Овчарка сбежала по лестнице вниз, потянув зубами за веревку, привязанную к засову, отодвинула его. Дверь скрипнула, открываясь. Собака уселась на пороге, дожидаясь гостя.

– Привет, зверь!

Оле вошел в дом и потрепал Магду между ушами. Она едва заметно махнула хвостом.

– У вас ведь нет радио, фру Мария? – спросил он, поднимаясь по лестнице на второй этаж, ступени заскрипели под ногами. – Да, наморозило за ночь, – он покачал головой, – но ничего, сейчас натоплю.

– Радио нет, – подтвердила Маша. – А что, что-то важное произошло? – спросила она с тревогой, взяв из рук шведа холщовый мешок с бельем.

– Да пока-то не произошло, – ответил Оле, поставив на стол корзину с едой. – Но вот-вот грянет. Чует моё сердце. Не дадут эти русские нам жить спокойно. То есть большевики, – он быстро поправился, взглянув на Машу виновато. – Всё время забываю, фру, что вы и сама-то из них будете. Из русских то есть.

– Ничего страшного, Оле, – успокоила его Маша, – я понимаю, кого вы имеете в виду. Сталина и его приспешников?

– Да, да, этих коммуняг, будь они неладны, – Оле взял охапку дров в углу и присел перед печкой. – Вы хлеб-то, хлеб ешьте, фру. Ещё теплый должен быть. Марта только из печки вытащила караваи, я хорошенько их завернул в тряпку, чтоб не остыли. А для собаки и кошки там косточки и мясные шкурки. Марта их отдельно собирает. Крупа опять же, кашу сварите.

– Спасибо, Оле, я так признательна. Так что сообщили по радио? – спросила Маша, разбирая корзину. – Скоро война?
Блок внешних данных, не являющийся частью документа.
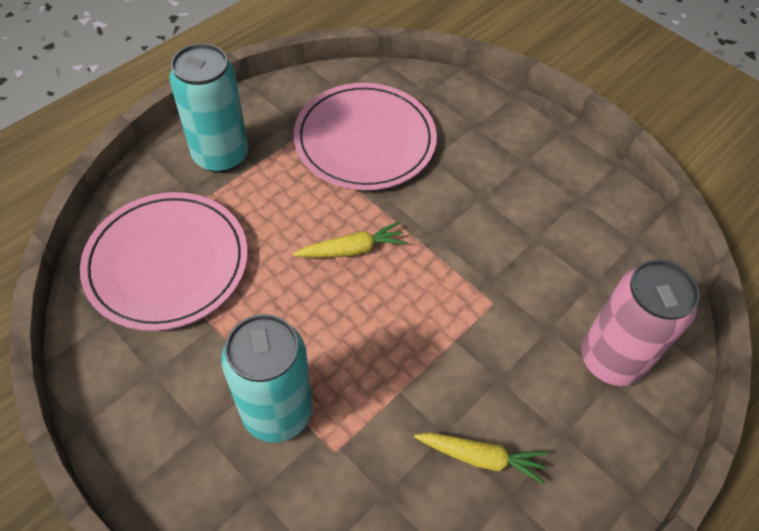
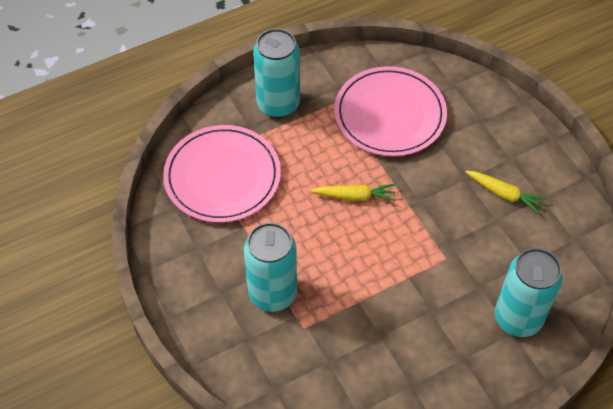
camera: 20 degrees right, 0 degrees up
yellow carrot [414,433,548,484] -> yellow carrot moved to [466,171,547,214]
pink can [581,259,700,386] -> turquoise can [495,248,563,337]

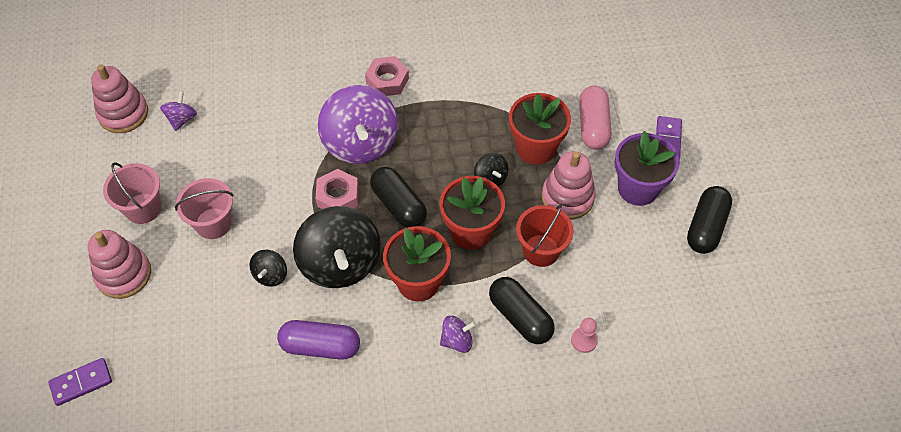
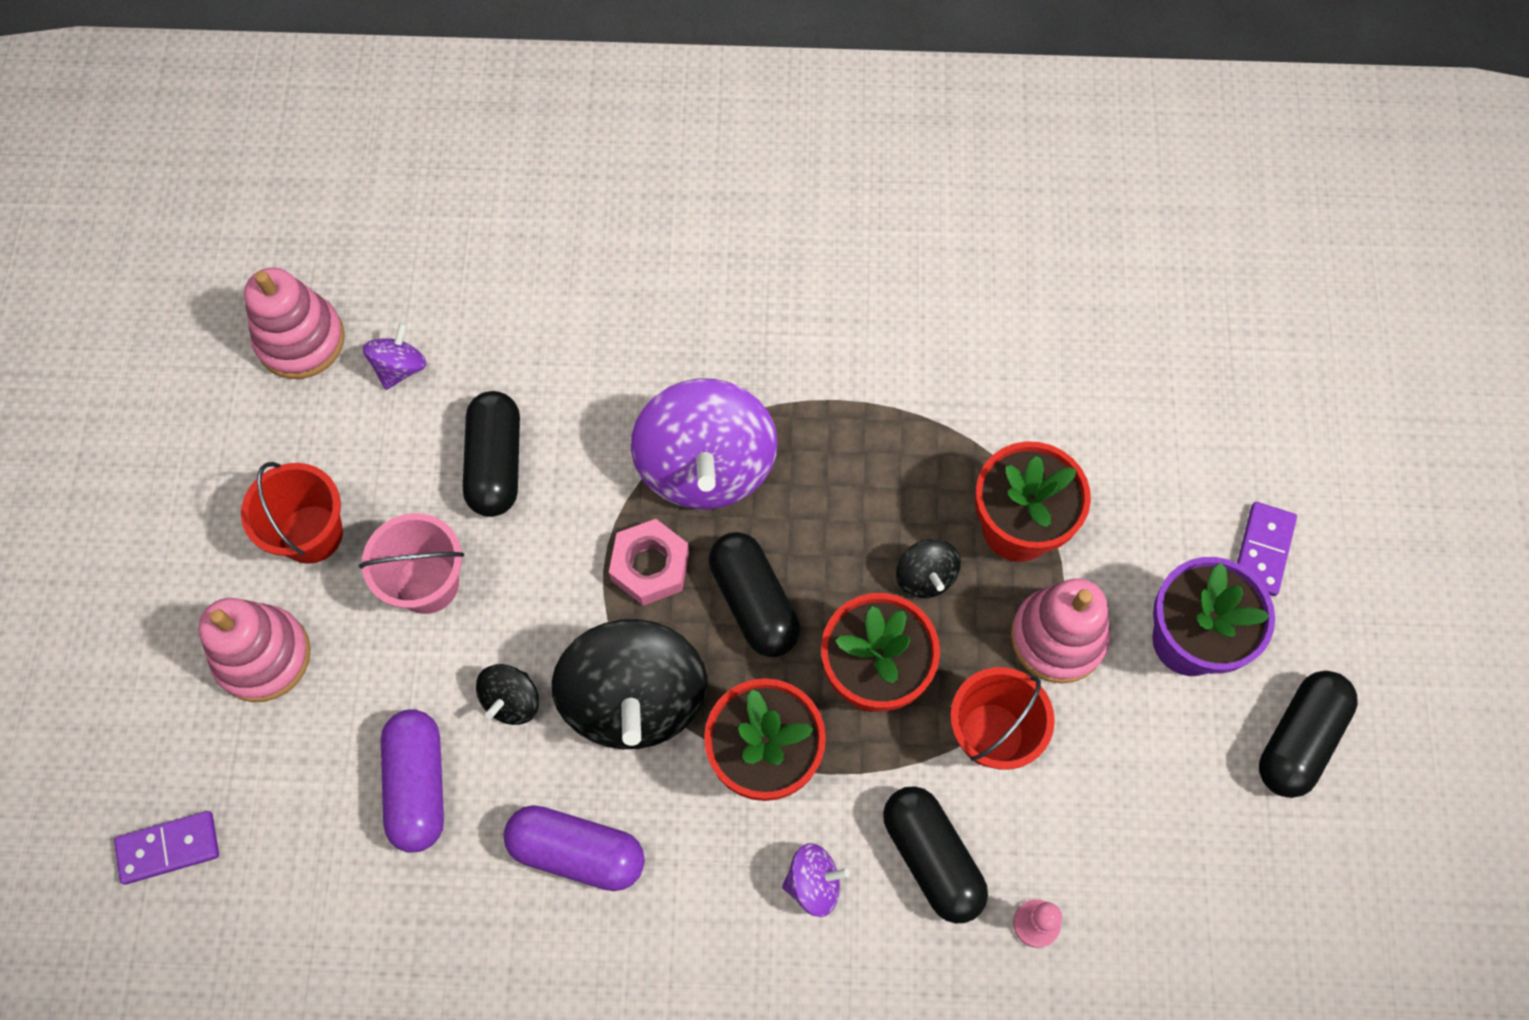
camera: 10 degrees right, 10 degrees up
pink bucket [103,162,161,224] -> red bucket [241,462,343,564]
pink nut [365,56,409,96] -> none
pink capsule [579,85,611,150] -> none
none -> purple capsule [381,709,444,853]
none -> black capsule [463,391,520,517]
– На то похоже, – кивнул швед. – Сталин ихний, видите ли, географическим положением Петербурга очень обеспокоился, или как они его сейчас называют, в честь вождя своего…

– Ленинград.

– Вот-вот. Мол близко, говорит, располагается город от границы. И хитро так выразился, – Оле поднял палец. – Мы, говорит, не властны над географией. И город передвинуть мы не можем. А вот финны свою границу вполне могут отодвинуть. Отдать им земли вплоть до Виипури, или Выборга, как они его называют. Хотят оттяпать кусок нашей территории. А ещё им острова понадобились, Гогланд, Лаавансаари и ещё какие-то. Они, мол, там базы военно-морские устроят от нападения Германии, говорят. А чего им германцев бояться, если они с ними в августе пакт о ненападении заключили? Сколько шуму-то было. Отговорки всё это, просто пользуются моментом, что немцы в Польше заняты. Сами-то они тоже туда влезли, хоть и обещали полякам, что нападать не станут. Обманули. Всё мало им. Видать много силушки накопили, руки чешутся применить. Наши, как я понимаю, решили не уступать. На Прибалтику смотрят, те палец только дали этим большевикам, а они войска к ним уже эшелонами завозят, что ж они надеются, они обратно уйдут? – Оле криво усмехнулся. – Как бы не так. Всю эту Прибалтику откусят, а ни немцы, ни англичане даже и не пикнут. Кому охота с ними связываться? Ну вот, огонёк занялся, сейчас дровишек подбросим, – Оле сунул в печку несколько поленьев, – так вы до вечера следите, чтоб не потухло, тепло у вас будет, фру. Конец октября, а уж кажется, зима глубокая, снег выпал, мороз накинулся.